財産分与における別居には,家庭内別居は含まれるの?

2015-03-30

名古屋市中川区の離婚事件

名古屋市在住のEさんは,名古屋市中川区で妻と生活していましたが,性格の不一致により,随分前から家庭内別居状態が続いていました。

Eさんとその妻は,現在,離婚協議を進めています。

Eさんは,妻から,家庭内別居が始まった時期を基準に,財産分与をすると主張され,多額の金銭を請求されています。

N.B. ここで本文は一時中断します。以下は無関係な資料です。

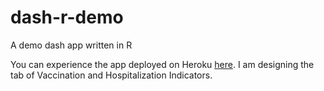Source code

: # dash-r-demo

A demo dash app written in R

You can experience the app deployed on Heroku [here](https://dsci-532-2022-ia2-klv.herokuapp.com/).  I am designing the tab of Vaccination and Hospitalization Indicators.
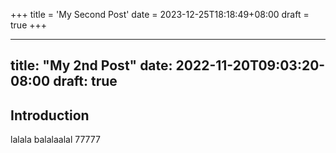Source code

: +++
title = 'My Second Post'
date = 2023-12-25T18:18:49+08:00
draft = true
+++

---
title: "My 2nd Post"
date: 2022-11-20T09:03:20-08:00
draft: true
---
## Introduction

lalala balalaalal
77777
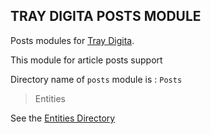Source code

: ## TRAY DIGITA POSTS MODULE

Posts modules for [Tray Digita](https://github.com/ArrayAccess/TrayDigita).

This module for article posts support

Directory name of `posts` module is : `Posts`

> Entities

See the [Entities Directory](Entities)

Eさんは,家庭内別居があった場合の財産分与の考え方について確かめるため,弁護士事務所の無料相談に行きました。

 

財産分与は,別居時の財産を基準に考えられます。

財産分与の場面では,別居時の財産が,財産分与の対象財産として扱われます。

これは,財産分与の趣旨が,夫婦の経済的協力関係が終了した時点での財産を分ける点にあるからです。

 

家庭内別居は,財産分与における別居には当たらない可能性があります。

財産分与の基準時となる別居とは,経済的協力関係が終了した時点をいい,人間関係の破綻(同居していても会話がない等)の有無とは,必ずしも同一ではありません。

また,一方当事者が家庭内別居と思っていても,客観的証拠がない場合が多く,明確性に欠けるという問題点もあります。

そこで,当事者間で財産分与の基準時を家庭内別居時とする旨合意があるような,特別な場合を除いては,基本的には,家庭内別居時を財産分与の基準時とはしないものと考えられています。